Let’s Talk Money, Well, Really the Cost to Live Here

November 3, 2017



by Len Lathrop

Remember about six weeks ago, the first week of September, it was still summer like and the small people had just started school and you received a greeting from the Town of Hudson. That was when they put a new value to your property and told you, “The primary goal of the revaluation is to adjust assessments to reflect market value. The goal is to update records, fix errors, and resolve disproportionate assessments.” Yes, remember the reevaluation, in theory, could have gone up or down or maybe stayed the same.

Last Thursday, the New Hampshire Department of Revenue issued the second part of the process: the new evaluation for the town. They take the amount of money needed to keep the town up and running, including the school and then any revenue that the town has from other sources. Then the state declares an amount needed which is divided by the value of all properties in town, and there you have a rate.

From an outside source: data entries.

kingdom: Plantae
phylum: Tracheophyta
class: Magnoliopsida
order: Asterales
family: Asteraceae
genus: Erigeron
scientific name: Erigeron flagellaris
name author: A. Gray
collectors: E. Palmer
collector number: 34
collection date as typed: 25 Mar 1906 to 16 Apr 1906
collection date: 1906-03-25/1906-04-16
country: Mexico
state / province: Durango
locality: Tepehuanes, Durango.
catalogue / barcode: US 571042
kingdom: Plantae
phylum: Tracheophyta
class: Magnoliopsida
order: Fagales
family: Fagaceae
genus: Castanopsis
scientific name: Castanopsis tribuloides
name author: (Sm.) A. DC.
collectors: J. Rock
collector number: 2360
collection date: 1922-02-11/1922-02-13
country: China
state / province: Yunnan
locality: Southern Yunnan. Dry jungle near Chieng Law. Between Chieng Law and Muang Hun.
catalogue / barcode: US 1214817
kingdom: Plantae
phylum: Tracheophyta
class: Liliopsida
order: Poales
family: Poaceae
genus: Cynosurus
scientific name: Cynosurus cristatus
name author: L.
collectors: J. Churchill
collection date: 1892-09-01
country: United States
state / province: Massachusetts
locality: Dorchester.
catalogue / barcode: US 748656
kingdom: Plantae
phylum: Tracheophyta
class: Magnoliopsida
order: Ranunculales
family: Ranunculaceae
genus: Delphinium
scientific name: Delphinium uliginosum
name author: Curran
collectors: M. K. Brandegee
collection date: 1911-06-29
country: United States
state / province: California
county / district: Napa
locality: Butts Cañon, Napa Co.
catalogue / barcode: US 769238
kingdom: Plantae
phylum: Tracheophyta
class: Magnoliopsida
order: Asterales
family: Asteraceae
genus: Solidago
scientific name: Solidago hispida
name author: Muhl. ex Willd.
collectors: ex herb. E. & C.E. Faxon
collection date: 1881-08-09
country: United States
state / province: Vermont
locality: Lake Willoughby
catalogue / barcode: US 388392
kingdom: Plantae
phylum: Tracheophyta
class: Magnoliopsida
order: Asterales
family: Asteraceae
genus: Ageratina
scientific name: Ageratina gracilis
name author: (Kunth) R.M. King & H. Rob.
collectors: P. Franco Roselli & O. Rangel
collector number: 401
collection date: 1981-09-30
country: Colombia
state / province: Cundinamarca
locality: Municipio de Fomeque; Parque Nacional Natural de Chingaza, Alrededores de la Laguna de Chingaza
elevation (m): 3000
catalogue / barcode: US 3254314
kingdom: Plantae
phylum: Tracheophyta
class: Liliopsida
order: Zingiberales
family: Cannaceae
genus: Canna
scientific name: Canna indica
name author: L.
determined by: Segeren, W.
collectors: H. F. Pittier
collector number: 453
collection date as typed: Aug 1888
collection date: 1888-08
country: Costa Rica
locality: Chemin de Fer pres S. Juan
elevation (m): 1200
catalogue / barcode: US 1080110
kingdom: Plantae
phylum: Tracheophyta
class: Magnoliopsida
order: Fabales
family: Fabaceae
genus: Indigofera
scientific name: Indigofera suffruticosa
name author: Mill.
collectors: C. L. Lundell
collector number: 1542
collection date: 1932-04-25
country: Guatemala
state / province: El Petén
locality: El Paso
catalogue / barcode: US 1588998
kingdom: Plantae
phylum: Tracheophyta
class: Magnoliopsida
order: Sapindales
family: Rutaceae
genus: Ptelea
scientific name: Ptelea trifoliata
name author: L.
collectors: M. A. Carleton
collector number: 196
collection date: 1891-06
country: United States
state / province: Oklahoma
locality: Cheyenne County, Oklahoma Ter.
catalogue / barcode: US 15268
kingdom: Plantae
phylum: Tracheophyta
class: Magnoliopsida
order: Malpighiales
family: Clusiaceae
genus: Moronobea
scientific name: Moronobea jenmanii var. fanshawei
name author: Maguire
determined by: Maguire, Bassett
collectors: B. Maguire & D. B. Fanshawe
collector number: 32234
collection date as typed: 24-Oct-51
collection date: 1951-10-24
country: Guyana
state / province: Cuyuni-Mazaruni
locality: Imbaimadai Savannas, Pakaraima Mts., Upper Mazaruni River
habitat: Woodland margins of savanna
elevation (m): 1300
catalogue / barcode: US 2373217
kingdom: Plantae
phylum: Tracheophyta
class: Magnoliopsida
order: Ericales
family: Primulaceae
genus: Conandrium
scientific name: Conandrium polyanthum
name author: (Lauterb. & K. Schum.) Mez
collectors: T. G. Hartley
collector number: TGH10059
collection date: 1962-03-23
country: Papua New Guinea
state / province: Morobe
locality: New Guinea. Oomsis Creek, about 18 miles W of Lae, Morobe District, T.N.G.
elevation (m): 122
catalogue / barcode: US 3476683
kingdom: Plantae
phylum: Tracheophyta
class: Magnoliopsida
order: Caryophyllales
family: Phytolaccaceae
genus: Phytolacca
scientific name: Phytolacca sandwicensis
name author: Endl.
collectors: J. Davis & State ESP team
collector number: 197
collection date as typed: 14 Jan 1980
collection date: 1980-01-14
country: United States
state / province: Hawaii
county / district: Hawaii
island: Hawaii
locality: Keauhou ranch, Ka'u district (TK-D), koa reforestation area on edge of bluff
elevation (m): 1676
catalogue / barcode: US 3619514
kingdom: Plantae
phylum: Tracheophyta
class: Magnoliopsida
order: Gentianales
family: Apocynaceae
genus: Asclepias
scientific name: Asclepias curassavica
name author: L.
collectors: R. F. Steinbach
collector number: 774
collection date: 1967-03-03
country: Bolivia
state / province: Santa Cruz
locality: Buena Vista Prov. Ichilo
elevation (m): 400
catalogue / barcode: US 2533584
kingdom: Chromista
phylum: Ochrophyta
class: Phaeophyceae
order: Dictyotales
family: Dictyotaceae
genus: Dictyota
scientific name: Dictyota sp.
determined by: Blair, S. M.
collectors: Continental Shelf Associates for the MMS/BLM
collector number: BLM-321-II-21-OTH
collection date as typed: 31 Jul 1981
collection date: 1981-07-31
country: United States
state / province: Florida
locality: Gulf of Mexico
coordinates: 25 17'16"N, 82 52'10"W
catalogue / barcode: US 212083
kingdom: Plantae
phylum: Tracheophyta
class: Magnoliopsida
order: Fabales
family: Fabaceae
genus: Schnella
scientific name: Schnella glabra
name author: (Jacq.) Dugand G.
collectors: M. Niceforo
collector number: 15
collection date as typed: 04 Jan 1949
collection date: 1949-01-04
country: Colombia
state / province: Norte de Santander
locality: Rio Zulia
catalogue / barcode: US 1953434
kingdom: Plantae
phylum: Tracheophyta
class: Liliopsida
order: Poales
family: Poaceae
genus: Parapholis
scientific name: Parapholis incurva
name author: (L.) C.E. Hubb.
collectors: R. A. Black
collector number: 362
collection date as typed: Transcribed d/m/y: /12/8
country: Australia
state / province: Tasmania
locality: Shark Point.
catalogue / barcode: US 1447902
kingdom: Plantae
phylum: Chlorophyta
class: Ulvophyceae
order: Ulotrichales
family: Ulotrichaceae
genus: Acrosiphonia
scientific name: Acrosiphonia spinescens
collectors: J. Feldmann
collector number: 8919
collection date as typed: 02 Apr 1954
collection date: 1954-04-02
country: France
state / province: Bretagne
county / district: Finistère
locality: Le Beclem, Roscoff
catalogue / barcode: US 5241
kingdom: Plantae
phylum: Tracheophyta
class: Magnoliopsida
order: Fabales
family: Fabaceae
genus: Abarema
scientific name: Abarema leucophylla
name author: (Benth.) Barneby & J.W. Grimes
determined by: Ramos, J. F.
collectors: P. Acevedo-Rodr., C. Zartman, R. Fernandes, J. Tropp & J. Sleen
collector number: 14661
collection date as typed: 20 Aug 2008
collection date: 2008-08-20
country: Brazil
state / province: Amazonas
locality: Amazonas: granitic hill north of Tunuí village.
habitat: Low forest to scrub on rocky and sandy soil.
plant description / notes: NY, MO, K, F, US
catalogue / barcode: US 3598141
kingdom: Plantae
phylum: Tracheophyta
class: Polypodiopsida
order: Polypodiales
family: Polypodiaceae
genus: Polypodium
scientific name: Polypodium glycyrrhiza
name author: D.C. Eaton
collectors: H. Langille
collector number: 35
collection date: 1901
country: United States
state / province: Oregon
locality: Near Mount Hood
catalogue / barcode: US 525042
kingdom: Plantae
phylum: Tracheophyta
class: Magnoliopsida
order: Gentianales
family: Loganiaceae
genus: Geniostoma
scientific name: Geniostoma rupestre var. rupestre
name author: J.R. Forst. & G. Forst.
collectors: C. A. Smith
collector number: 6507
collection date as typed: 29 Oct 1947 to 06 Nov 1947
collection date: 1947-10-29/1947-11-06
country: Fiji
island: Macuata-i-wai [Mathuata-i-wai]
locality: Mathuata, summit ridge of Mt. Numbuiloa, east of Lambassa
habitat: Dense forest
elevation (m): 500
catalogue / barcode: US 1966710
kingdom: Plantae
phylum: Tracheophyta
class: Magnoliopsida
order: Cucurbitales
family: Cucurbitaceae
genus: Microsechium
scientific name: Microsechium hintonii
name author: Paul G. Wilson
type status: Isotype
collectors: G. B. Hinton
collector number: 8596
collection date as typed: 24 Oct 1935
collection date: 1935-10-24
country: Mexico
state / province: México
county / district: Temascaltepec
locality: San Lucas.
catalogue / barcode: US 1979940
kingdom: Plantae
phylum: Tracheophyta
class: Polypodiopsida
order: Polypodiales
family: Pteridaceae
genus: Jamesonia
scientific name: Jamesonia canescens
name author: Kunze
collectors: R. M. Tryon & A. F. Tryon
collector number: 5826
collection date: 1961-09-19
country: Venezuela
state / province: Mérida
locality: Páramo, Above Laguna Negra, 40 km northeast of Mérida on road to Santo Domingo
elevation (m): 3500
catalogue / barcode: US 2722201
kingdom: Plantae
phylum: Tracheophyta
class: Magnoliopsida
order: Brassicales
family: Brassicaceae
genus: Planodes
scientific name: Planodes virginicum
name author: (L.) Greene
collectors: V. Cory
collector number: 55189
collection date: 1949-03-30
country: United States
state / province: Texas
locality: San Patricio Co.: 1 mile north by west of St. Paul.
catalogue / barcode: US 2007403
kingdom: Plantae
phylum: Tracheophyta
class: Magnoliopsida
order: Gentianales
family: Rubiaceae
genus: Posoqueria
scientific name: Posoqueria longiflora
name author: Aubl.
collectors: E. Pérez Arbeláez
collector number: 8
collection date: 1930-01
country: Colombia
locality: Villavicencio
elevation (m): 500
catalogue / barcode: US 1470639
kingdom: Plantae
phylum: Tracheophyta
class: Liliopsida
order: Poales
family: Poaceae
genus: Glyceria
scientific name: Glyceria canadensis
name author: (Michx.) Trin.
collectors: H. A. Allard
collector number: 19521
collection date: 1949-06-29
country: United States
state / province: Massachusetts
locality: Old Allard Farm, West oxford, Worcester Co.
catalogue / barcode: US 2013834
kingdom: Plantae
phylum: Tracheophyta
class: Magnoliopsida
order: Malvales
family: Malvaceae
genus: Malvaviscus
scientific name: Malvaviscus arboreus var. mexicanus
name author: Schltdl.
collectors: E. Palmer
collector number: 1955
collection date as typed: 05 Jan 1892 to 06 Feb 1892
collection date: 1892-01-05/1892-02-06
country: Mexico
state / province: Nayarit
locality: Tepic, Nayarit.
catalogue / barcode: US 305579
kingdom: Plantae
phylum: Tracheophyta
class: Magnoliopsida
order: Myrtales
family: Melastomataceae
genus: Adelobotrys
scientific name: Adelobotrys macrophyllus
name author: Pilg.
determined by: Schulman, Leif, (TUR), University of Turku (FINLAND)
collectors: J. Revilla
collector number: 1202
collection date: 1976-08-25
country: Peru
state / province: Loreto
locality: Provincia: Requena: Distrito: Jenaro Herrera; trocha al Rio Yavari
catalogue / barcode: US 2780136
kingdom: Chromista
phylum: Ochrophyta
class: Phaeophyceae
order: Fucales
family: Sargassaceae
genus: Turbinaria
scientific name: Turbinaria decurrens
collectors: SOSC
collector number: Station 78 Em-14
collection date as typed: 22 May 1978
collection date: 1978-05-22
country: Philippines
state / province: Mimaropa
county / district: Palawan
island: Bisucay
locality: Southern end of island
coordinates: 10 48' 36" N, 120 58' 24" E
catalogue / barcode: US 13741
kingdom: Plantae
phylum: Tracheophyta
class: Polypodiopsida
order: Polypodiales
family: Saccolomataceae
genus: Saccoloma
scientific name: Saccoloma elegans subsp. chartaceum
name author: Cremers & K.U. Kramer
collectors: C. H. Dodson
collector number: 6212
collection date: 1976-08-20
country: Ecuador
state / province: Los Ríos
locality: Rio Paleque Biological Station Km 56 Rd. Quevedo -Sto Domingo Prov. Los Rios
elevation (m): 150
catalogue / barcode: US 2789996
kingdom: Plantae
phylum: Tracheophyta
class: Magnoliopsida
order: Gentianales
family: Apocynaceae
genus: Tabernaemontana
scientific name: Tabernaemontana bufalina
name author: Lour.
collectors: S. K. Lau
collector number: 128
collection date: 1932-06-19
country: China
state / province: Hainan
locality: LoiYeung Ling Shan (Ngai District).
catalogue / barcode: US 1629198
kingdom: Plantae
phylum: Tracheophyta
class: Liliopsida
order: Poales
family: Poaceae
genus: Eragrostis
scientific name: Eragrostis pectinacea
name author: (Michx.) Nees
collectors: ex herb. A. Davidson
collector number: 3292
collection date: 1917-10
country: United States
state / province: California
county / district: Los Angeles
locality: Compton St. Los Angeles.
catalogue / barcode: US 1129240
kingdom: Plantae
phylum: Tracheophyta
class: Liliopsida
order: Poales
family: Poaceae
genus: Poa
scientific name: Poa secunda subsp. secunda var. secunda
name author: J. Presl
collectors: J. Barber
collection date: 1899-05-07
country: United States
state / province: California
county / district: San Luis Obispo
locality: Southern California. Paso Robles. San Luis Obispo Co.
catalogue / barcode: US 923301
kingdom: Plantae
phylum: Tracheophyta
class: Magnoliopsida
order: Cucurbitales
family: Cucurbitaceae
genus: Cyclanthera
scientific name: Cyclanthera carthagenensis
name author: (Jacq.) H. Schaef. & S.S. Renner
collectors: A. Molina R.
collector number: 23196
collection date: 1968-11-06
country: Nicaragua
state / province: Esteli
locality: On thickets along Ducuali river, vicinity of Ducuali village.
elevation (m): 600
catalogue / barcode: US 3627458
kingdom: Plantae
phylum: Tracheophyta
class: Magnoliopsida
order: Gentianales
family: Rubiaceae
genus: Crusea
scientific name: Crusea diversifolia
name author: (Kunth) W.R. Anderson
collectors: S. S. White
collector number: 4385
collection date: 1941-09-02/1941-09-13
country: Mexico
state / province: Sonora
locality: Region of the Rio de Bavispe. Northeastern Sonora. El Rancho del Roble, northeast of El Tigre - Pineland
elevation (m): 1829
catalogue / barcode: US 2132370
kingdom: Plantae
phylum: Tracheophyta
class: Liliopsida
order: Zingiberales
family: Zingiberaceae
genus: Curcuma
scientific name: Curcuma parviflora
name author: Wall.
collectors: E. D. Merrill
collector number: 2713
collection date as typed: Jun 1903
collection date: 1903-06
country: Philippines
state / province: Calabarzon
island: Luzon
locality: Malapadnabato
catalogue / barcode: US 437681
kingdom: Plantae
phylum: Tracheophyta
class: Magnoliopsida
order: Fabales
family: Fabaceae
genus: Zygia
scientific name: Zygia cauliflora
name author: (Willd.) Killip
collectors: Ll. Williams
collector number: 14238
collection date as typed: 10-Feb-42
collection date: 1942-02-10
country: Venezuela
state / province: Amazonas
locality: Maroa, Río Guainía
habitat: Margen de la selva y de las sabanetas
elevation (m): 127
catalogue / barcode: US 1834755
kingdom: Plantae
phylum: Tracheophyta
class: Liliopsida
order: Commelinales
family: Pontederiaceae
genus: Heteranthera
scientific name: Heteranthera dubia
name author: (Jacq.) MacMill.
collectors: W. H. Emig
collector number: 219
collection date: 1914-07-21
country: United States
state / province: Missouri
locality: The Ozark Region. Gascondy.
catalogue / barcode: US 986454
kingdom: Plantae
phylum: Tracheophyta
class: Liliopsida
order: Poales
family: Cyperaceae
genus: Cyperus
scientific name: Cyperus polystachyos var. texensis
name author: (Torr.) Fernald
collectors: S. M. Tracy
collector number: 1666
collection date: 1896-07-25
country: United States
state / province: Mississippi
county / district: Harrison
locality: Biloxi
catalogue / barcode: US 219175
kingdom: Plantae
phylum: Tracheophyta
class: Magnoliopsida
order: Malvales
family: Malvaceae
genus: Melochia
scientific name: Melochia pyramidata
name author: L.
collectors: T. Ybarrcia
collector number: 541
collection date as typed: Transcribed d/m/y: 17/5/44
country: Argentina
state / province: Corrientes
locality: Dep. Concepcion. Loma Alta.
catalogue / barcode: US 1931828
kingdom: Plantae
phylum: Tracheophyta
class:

The rate before revaluation was $21.97 for each $1,000 of your value. The new rate is $19.72, a decrease of $2.25 from the 2016 rate. Before providing a sample calculation, think about how the next letter from the Town of Hudson will be your “Property Tax Bill. ’ While it is the second-half payment, it will be a different number from what you paid in the bill in June. That will be the next notification from the Town of Hudson. You may be happy or sad.

The finance director shared an example for an average single-family home. When the last tax bill (June 2017) went out, the home was valued at $260,000. The tax rate was $21.97; this rate was based on the fiscal year 2016 budget. The total tax was $5,712.20 and the first-half bill was $2,856.10. Now, if there had been no reevaluation and the second-half tax bill is ready to go out in November 2017, still valued at $260,000, the tax rate, due to the approved March 2017 election budget and warrant articles, would be $22.95. The total tax goes to $5,967, a $254.80 increase. Having paid the first half, the balance due would be $3,110.90.

Now, with reevaluation, the home is worth $295,000, a 13-percent increase, but the tax rate is $19.72, based on the approved March 2017 election budget and warrant articles, down $2.25 from the rate used for the first-half bill.

The total tax is now $5,817.40. With the first-half payment being the same, the second-half payment is $2,961.30, an increase of $105.20.

Yes, the tax went up, but less. The difference between $254.80 and $105.20; that is the effect on this $295,000 used in the example of the reevaluation. So, you be the judge, a savings or not?   It is like the game of trying to figure out what cup has the marble under it. Just one more caution, not every home with a $260,000 evaluation will go to $295,000, this is just an example.

Switching for a couple of paragraphs about the budget; while the final vote won’t be until March 13, there are many steps to get the numbers there. Both the selectmen and school board have been working with their senior staff and administrators to have a comprehensive budget. Both are close to turning the budget over to the budget committee, and are having final review this Thursday for selectmen and next Monday for the school board.